# Data

In [None]:
import pandas as pd
df_od_raw = pd.read_csv('orders.csv')
df_ps_raw = pd.read_csv('product-supplier.csv')

: 

In [16]:
df_od_raw.head(3)

Unnamed: 0,Customer ID,Customer Status,Date Order was placed,Delivery Date,Order ID,Product ID,Quantity Ordered,Total Retail Price for This Order,Cost Price Per Unit
0,579,Silver,01-Jan-17,07-Jan-17,123002578,220101400106,2,92.6,20.7
1,7574,SILVER,01-Jan-17,05-Jan-17,123004074,210201000009,1,21.7,9.95
2,28861,Gold,01-Jan-17,04-Jan-17,123000871,230100500068,1,1.7,0.8


In [17]:
df_ps_raw.head(3)

Unnamed: 0,Product ID,Product Line,Product Category,Product Group,Product Name,Supplier Country,Supplier Name,Supplier ID
0,210100100001,Children,Children Outdoors,"Outdoor things, Kids",Boy's and Girl's Ski Pants with Braces,NO,Scandinavian Clothing A/S,50
1,210100100002,Children,Children Outdoors,"Outdoor things, Kids",Children's Jacket,ES,Luna sastreria S.A.,4742
2,210100100003,Children,Children Outdoors,"Outdoor things, Kids",Children's Jacket Sidney,NO,Scandinavian Clothing A/S,50


# EDA & Data Engineering

In [18]:
# Copy
df_od = df_od_raw.copy()
df_ps = df_ps_raw.copy()

# Replace customer status to upper cases
df_od['Customer Status'] = df_od['Customer Status'].str.upper()
# Add Item Retail Value features
df_od['Item Retail Value'] = df_od['Total Retail Price for This Order'] / df_od['Quantity Ordered']
# Convert dates to datetime objects
df_od['date'] = pd.to_datetime(df_od['Date Order was placed'])
df_od['Delivery Date'] = pd.to_datetime(df_od['Delivery Date'])
# Segment to year, month, and day
df_od['date_year'] = pd.to_datetime(df_od.date).dt.year
df_od['date_month'] = pd.to_datetime(df_od.date).dt.month
df_od['date_day'] = pd.to_datetime(df_od.date).dt.day
df_od['date_day_of_week'] = pd.to_datetime(df_od.date).dt.dayofweek + 1

# Merge
df_merge = df_od.merge(df_ps, how='left', left_on='Product ID', right_on='Product ID')

# Filter features
print(f'Initial features: {list(df_merge.columns)}')
features2keep = ['date_month', 'date_day', 'date_day_of_week',
                 'Cost Price Per Unit','Item Retail Value', #'Product Line', 'Product Group',
                 'Product Category','Supplier Country']
print(f'Features used: {features2keep}')
# Target Variable
target = 'Quantity Ordered'
print(f'target: {target}')

X = df_merge[features2keep]
y = df_merge[target]

  df_od['date'] = pd.to_datetime(df_od['Date Order was placed'])
  df_od['Delivery Date'] = pd.to_datetime(df_od['Delivery Date'])

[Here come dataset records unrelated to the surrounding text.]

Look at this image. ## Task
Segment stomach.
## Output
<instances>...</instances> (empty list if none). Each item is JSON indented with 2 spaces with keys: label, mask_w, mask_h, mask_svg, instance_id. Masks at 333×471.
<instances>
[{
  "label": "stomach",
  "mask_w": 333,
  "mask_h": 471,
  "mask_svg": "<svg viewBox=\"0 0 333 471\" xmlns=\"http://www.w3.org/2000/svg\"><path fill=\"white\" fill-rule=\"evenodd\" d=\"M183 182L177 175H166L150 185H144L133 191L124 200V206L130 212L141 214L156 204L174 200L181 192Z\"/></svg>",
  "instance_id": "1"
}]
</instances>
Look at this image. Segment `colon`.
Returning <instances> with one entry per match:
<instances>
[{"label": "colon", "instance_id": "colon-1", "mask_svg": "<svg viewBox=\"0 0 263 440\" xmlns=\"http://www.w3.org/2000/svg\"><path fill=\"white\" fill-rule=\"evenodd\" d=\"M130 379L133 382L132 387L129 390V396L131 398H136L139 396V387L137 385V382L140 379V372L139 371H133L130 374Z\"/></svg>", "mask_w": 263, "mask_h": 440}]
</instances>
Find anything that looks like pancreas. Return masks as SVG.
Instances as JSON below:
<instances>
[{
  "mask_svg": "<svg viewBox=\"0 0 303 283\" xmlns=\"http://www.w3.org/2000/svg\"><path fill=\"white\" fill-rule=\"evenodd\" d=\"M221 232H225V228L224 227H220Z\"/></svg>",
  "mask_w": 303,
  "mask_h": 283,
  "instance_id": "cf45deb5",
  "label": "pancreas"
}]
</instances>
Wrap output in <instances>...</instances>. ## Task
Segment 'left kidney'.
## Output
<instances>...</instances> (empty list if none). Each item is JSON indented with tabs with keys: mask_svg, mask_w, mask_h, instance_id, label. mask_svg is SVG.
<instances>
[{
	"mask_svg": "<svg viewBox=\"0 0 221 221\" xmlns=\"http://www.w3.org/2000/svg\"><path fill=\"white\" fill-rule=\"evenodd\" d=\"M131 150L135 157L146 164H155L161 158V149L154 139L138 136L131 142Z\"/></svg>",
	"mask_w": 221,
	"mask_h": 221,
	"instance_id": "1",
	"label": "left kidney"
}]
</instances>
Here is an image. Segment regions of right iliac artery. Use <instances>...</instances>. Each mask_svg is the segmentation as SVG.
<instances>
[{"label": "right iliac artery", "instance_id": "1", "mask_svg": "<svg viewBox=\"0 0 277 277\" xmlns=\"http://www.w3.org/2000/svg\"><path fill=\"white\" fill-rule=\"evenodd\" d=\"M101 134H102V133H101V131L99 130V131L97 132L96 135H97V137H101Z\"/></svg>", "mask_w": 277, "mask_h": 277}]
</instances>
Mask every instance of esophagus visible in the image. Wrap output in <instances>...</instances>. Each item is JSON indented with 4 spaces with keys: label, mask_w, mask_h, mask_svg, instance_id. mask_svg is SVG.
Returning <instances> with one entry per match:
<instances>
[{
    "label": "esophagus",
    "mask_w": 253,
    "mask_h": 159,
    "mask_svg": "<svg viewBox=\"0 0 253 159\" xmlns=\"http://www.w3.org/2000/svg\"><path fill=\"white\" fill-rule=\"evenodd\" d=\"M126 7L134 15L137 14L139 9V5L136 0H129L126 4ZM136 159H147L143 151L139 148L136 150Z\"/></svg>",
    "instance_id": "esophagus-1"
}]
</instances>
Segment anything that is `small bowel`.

Initial features: ['Customer ID', 'Customer Status', 'Date Order was placed', 'Delivery Date', 'Order ID', 'Product ID', 'Quantity Ordered', 'Total Retail Price for This Order', 'Cost Price Per Unit', 'Item Retail Value', 'date', 'date_year', 'date_month', 'date_day', 'date_day_of_week', 'Product Line', 'Product Category', 'Product Group', 'Product Name', 'Supplier Country', 'Supplier Name', 'Supplier ID']
Features used: ['date_month', 'date_day', 'date_day_of_week', 'Cost Price Per Unit', 'Item Retail Value', 'Product Category', 'Supplier Country']
target: Quantity Ordered


# Modeling

In [19]:
# Define loss function to calculate metrics
from sklearn.metrics import mean_absolute_percentage_error, mean_absolute_error, mean_squared_error, r2_score
def loss(data, X, y_true, model):
    y_pred = model.predict(X)
    print(data, "MAPE: {0:.2e}".format(mean_absolute_percentage_error(y_true, y_pred)))
    print(data, "MAE: {0:.2e}".format(mean_absolute_error(y_true, y_pred)))
    print(data, "MSE: {0:.2e}".format(mean_squared_error(y_true, y_pred)))
    print(data, "R2 score : {0:.3f}".format(r2_score(y_true, y_pred)))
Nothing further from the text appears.